What Examiners Are Actually Asking About
Based on recent examination cycles, regulatory examiners are focusing their AI-related inquiries on several specific areas.
Examiners want to see the complete model inventory and evidence that it is current. They ask whether each AI system has been classified for MRM purposes and whether the classification is appropriate given the system's actual use. They review validation reports for rigor and independence, paying attention to whether validators have sufficient expertise in AI systems specifically.
Examiners are increasingly asking about third-party model risk. If the bank uses a commercially licensed model or a cloud-based AI API, examiners want to understand how the bank validates a model it did not build and cannot fully inspect. They expect documented due diligence on the vendor, contractual provisions for model transparency and audit rights, and independent testing of the model's performance in the bank's specific context.
Data governance is another focal point. Examiners ask what data the AI system was trained on, whether that data is appropriate for the use case, how data quality is ensured, and whether customer data used for AI purposes complies with privacy regulations and customer consent agreements.
Finally, examiners look for evidence of ongoing monitoring. They expect to see dashboards or reports that track AI system performance over time, defined thresholds for escalation, and evidence that monitoring findings are acted upon. A monitoring framework that exists on paper but has never triggered an escalation raises questions about its calibration and effectiveness.
Building Examiner-Ready AI Documentation
The banks that navigate AI examinations smoothly share a common characteristic: they treat documentation as a continuous practice, not a pre-examination exercise. Their AI documentation is maintained as part of normal operations, not assembled retrospectively when an examination is announced.
Establish documentation templates that your AI teams complete as they develop and deploy systems, not after. Integrate documentation requirements into your AI deployment pipeline -- a model cannot proceed to production without a completed model card, a documented validation plan, and an approved tier classification.
Maintain a living model inventory that updates automatically when AI systems are deployed, modified, or retired. Use your change management system to capture AI system changes with the same rigor applied to other production systems. And conduct periodic internal examinations where your compliance or audit team reviews AI documentation and governance with the same lens that external examiners would use.

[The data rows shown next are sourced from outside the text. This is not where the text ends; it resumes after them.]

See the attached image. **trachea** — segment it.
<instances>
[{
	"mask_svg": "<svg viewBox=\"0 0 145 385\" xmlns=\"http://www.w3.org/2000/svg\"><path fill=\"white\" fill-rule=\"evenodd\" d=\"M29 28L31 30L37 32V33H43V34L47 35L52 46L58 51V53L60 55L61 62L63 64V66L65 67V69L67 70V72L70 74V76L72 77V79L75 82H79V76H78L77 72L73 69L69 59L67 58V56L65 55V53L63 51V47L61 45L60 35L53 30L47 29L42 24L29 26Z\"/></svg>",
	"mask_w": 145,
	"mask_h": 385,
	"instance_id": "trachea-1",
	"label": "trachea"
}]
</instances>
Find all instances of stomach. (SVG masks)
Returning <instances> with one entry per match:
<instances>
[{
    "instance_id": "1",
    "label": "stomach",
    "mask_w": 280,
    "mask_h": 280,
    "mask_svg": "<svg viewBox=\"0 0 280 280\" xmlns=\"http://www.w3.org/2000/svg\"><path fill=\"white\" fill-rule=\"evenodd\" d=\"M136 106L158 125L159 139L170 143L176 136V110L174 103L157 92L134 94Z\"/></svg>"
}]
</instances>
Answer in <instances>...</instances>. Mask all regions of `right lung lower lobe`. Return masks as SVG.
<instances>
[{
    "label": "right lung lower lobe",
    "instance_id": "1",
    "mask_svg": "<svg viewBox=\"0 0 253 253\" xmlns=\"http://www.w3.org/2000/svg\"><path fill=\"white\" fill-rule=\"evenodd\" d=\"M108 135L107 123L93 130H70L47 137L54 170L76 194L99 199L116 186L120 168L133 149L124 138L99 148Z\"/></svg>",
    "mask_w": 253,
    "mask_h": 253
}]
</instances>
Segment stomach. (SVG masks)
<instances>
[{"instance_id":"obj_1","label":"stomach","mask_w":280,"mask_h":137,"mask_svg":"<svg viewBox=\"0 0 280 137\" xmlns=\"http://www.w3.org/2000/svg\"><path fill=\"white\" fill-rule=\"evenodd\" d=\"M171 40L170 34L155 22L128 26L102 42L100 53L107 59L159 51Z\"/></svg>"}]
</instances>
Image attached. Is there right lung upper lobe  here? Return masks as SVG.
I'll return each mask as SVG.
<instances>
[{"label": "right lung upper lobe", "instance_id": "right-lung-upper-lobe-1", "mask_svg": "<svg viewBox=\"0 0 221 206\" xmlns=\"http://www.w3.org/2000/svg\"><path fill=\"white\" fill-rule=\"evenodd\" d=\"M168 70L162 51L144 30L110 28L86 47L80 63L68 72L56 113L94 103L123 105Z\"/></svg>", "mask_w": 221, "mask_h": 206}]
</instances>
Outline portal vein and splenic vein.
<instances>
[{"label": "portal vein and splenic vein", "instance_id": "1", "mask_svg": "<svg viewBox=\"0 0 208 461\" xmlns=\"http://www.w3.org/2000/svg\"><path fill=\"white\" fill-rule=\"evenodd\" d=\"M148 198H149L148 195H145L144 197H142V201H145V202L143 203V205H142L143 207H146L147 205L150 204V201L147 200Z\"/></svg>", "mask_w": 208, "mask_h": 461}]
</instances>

SR 11-7 was not written for AI, but its principles -- rigorous development, independent challenge, and proportionate governance -- are exactly what responsible AI deployment requires. Banks that approach MRM compliance as an enabler of trustworthy AI deployment, rather than an obstacle to it, are finding that the framework provides a structured path to AI adoption that regulators, boards, and customers can have confidence in. The banks that cut corners on MRM for AI will face those choices again in their next examination, under less favorable circumstances.